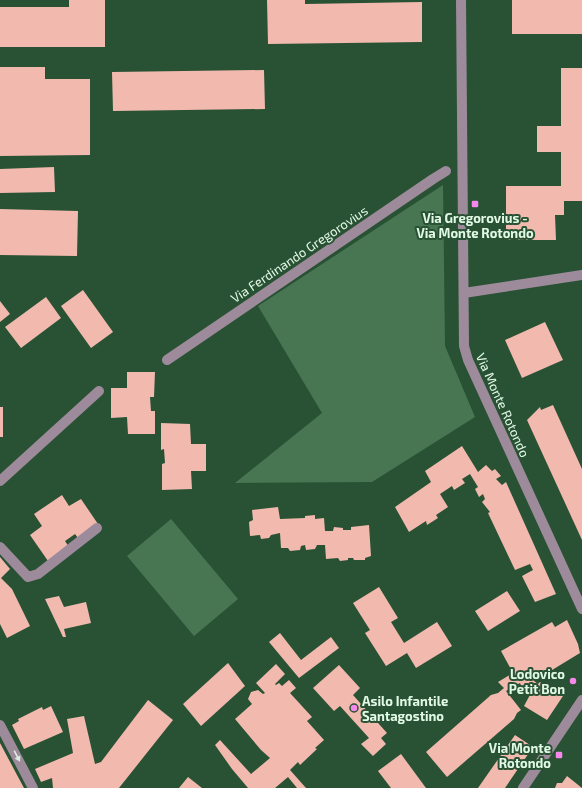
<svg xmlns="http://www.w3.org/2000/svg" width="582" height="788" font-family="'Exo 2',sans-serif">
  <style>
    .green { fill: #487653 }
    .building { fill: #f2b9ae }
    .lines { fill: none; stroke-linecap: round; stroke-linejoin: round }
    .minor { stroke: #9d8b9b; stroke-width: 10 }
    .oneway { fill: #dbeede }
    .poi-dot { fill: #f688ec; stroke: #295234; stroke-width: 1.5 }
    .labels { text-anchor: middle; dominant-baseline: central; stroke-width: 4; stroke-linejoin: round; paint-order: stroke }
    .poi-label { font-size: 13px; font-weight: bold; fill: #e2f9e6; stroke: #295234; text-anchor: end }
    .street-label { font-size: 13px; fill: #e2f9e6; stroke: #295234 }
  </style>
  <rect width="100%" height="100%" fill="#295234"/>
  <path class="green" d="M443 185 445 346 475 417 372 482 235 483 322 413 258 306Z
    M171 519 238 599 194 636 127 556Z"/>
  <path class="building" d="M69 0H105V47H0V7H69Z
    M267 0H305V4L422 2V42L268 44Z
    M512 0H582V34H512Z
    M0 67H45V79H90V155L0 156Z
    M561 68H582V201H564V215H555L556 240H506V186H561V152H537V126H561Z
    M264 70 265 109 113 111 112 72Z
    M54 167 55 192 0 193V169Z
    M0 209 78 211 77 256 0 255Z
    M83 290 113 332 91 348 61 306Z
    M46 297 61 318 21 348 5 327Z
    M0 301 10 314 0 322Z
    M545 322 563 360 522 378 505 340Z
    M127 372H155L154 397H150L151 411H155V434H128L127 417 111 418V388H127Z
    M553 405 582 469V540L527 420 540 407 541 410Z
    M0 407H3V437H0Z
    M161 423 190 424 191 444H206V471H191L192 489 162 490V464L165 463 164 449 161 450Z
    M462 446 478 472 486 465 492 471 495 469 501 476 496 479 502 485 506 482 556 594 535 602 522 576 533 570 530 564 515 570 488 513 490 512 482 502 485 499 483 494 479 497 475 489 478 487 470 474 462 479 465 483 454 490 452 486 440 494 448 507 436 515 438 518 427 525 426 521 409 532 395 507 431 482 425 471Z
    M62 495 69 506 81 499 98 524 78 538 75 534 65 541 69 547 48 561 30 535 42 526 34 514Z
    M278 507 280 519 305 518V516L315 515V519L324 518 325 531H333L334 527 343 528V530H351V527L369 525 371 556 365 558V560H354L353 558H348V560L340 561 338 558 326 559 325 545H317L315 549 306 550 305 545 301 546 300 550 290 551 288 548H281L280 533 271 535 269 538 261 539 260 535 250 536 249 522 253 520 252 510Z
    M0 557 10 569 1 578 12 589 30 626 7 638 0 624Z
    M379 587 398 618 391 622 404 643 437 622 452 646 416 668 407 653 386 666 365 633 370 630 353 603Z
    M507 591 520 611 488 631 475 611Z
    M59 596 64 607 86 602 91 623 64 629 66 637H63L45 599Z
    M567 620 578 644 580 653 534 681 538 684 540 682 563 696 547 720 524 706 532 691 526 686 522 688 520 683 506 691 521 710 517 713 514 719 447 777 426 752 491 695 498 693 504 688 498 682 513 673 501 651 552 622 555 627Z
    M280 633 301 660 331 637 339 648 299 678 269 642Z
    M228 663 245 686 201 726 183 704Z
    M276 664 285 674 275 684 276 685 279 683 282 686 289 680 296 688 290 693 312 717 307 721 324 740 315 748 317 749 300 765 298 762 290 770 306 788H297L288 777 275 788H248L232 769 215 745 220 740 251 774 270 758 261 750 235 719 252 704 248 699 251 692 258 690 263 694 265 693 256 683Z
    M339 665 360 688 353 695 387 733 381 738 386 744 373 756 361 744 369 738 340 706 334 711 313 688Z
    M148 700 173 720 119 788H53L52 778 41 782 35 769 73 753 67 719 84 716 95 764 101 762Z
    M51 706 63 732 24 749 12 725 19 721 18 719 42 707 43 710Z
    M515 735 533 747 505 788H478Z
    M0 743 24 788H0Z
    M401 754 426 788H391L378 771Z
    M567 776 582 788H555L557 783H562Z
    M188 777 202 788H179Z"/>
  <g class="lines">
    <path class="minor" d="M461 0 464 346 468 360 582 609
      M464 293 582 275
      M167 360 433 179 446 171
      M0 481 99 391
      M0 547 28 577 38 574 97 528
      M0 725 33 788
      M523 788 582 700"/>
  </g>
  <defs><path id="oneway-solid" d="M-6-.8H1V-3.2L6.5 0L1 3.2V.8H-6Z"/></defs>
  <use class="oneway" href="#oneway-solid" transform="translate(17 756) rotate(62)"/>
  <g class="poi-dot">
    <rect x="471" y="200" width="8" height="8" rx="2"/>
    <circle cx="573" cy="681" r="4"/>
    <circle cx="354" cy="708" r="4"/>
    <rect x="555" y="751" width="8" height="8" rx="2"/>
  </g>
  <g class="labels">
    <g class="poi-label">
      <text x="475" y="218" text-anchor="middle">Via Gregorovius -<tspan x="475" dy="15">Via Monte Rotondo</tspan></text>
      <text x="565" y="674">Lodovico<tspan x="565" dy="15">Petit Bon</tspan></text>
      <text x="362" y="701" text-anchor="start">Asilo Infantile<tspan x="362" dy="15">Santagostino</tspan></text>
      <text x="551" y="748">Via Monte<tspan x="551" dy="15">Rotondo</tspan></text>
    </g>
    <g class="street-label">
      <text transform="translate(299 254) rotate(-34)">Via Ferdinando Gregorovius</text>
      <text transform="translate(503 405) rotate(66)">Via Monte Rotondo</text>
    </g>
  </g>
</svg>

###

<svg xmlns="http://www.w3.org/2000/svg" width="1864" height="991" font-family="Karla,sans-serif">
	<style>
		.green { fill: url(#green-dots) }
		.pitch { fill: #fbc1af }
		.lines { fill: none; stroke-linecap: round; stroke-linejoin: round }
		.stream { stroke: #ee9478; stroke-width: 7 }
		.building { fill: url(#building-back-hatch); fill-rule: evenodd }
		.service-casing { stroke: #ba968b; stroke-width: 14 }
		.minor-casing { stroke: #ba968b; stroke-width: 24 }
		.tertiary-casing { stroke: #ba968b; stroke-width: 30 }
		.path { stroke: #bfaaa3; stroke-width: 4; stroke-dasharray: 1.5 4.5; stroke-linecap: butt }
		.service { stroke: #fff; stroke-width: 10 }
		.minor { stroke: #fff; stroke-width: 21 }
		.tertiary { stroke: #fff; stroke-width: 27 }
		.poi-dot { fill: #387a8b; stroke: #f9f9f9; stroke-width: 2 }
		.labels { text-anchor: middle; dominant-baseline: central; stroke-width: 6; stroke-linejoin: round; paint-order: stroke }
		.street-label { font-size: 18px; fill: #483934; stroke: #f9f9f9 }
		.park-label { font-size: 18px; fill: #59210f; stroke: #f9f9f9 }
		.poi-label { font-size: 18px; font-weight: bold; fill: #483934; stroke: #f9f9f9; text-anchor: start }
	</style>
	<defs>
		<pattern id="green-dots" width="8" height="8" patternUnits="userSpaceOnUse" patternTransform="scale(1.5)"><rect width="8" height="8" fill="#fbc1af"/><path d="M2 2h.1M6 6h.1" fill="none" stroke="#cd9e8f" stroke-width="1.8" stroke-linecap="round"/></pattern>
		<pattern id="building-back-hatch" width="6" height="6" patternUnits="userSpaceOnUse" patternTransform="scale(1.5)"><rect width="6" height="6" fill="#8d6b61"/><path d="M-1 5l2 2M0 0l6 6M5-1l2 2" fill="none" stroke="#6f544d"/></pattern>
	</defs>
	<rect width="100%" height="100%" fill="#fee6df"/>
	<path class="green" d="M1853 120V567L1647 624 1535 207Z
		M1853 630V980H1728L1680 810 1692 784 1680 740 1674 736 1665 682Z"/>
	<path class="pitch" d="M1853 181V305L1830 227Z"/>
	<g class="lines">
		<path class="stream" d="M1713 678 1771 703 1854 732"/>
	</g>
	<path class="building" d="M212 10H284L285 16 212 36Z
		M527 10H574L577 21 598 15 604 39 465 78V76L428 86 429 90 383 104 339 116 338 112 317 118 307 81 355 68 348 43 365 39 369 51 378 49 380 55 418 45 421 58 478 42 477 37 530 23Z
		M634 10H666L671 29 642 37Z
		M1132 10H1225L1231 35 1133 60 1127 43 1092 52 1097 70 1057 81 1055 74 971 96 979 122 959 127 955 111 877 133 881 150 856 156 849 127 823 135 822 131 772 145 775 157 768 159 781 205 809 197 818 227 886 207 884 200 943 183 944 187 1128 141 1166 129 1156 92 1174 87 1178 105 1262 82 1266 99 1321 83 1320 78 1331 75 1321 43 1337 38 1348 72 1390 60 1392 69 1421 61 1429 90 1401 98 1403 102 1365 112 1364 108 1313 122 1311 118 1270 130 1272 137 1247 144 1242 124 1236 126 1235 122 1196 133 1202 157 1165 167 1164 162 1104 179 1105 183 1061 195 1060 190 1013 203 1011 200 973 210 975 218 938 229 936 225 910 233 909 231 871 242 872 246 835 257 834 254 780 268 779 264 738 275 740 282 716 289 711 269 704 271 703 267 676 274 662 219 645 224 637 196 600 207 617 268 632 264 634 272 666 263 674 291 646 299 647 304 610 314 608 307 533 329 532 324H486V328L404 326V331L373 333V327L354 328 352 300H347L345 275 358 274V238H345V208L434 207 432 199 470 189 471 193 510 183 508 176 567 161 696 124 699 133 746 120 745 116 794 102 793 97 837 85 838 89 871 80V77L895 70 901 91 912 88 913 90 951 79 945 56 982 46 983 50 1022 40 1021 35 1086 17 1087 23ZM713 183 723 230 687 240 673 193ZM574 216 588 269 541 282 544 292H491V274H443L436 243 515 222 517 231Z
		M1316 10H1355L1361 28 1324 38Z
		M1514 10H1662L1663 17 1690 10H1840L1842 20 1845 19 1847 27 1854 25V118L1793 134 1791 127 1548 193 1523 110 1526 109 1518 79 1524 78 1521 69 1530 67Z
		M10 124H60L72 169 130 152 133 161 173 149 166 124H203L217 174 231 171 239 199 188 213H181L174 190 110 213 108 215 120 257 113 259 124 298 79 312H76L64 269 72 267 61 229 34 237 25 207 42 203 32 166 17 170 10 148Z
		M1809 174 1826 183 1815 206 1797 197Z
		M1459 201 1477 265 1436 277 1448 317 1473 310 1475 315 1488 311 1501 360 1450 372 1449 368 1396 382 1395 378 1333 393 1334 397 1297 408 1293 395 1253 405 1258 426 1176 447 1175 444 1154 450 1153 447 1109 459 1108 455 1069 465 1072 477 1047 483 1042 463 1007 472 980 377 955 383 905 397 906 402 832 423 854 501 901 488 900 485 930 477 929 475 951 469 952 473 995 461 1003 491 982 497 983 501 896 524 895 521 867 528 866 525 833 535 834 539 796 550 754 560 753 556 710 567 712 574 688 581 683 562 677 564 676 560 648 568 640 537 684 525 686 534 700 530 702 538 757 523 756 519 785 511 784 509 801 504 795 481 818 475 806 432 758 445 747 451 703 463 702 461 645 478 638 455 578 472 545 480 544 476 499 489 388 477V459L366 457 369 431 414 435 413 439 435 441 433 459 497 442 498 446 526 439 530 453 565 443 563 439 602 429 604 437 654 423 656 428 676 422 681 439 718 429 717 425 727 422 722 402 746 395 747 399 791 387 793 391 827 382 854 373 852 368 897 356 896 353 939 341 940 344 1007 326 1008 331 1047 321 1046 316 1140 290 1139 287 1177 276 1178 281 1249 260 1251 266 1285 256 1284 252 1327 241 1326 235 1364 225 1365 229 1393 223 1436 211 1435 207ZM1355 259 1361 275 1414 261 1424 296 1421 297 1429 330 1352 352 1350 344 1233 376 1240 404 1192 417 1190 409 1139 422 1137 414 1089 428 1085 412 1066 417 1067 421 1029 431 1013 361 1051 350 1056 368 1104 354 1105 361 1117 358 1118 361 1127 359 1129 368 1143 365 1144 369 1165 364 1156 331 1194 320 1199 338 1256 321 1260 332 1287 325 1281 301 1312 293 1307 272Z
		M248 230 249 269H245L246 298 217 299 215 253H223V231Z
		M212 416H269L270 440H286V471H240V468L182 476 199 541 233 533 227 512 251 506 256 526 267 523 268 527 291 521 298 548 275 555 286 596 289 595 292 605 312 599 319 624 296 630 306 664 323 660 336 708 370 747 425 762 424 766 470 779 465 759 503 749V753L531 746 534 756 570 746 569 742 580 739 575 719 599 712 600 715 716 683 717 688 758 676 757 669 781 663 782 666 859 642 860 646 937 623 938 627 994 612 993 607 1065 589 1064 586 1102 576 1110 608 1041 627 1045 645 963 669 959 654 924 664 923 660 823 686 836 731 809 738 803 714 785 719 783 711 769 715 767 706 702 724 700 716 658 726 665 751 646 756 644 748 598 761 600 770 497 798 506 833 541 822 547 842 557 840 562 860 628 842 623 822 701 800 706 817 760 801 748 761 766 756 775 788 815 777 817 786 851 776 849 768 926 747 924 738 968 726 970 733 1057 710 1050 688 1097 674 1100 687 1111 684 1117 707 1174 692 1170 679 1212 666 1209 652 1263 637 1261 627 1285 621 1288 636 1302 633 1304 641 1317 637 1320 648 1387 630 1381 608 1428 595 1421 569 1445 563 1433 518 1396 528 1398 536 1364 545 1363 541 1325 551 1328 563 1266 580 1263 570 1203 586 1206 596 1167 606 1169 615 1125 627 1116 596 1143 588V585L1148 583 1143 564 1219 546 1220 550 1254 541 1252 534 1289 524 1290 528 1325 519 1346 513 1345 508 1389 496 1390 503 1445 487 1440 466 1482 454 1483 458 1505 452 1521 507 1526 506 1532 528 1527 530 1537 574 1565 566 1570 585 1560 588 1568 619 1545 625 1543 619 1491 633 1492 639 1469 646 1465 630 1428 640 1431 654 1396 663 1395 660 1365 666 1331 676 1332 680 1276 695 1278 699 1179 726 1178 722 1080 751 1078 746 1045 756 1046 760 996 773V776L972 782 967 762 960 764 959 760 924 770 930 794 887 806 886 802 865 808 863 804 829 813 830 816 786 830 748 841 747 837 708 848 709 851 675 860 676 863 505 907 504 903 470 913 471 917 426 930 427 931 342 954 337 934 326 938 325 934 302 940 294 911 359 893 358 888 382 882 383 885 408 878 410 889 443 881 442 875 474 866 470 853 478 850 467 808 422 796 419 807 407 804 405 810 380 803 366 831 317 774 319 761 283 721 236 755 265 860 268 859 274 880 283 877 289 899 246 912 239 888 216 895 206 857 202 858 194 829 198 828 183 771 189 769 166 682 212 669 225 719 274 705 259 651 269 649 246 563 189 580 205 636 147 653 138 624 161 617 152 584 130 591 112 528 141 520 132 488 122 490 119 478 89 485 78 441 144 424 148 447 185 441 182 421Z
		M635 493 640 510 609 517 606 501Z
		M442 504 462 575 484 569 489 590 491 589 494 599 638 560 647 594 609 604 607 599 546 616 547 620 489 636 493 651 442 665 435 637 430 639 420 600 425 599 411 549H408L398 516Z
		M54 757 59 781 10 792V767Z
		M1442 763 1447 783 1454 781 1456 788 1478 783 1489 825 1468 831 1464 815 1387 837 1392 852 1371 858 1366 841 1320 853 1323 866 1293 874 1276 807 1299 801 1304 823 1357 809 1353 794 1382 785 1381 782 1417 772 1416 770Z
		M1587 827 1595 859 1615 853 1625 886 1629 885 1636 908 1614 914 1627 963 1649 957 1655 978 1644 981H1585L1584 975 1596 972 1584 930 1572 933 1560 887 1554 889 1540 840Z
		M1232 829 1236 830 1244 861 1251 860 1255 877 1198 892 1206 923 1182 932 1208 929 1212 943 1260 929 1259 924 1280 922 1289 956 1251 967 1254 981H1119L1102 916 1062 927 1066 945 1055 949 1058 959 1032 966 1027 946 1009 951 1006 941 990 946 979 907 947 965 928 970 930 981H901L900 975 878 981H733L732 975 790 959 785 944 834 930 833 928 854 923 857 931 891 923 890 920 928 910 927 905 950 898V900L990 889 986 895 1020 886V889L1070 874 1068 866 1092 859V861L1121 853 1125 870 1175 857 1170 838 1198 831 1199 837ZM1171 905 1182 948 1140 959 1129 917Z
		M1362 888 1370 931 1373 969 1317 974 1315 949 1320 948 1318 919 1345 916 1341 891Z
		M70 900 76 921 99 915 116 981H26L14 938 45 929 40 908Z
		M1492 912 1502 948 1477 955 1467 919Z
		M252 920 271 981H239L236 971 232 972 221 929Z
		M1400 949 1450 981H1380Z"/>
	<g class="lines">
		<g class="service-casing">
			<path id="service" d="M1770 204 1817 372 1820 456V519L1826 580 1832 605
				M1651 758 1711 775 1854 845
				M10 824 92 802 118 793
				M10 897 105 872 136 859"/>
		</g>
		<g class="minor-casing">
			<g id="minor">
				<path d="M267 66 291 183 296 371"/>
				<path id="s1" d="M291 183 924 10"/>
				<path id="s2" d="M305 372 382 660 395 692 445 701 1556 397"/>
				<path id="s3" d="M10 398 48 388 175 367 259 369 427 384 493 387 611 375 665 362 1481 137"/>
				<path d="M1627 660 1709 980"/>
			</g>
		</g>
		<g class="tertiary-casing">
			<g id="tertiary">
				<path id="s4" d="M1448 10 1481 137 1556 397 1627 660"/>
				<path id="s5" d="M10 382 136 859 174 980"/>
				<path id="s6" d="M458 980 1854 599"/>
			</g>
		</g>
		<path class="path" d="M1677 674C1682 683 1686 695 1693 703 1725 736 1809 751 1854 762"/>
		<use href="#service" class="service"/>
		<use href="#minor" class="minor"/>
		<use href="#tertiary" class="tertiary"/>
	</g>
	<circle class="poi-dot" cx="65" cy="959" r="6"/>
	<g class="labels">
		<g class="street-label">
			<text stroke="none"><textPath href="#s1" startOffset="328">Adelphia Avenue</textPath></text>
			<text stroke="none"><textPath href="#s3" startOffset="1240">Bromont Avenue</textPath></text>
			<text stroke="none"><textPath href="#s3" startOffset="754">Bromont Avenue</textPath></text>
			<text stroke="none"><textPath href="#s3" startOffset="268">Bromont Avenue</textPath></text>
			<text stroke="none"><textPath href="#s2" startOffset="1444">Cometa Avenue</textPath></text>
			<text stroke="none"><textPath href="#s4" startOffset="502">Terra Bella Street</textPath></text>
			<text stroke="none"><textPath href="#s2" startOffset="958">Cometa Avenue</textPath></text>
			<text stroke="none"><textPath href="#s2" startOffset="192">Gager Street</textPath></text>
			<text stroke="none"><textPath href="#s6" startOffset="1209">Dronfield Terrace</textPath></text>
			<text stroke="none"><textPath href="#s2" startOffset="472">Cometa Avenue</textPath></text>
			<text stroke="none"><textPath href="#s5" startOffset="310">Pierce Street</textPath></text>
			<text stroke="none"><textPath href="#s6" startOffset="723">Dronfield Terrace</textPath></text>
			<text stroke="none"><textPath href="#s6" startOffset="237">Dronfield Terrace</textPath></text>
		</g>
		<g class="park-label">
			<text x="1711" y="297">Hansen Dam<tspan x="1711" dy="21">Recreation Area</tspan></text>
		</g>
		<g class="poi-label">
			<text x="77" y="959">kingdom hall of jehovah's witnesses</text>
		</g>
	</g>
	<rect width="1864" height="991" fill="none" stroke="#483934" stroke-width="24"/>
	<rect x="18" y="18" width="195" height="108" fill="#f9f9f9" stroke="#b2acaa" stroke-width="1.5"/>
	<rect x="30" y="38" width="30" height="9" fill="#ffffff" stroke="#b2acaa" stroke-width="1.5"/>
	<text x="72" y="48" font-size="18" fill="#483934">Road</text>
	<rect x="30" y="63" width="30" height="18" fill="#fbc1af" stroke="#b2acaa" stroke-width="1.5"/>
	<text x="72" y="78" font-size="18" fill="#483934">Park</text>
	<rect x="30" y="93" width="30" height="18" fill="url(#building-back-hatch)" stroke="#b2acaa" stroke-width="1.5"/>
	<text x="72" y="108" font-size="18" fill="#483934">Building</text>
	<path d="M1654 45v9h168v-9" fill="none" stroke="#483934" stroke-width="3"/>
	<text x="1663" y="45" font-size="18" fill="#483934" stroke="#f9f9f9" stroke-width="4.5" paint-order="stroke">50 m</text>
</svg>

###

Please count the lines in the records that hold the string "Terrace", and give the number alone.

3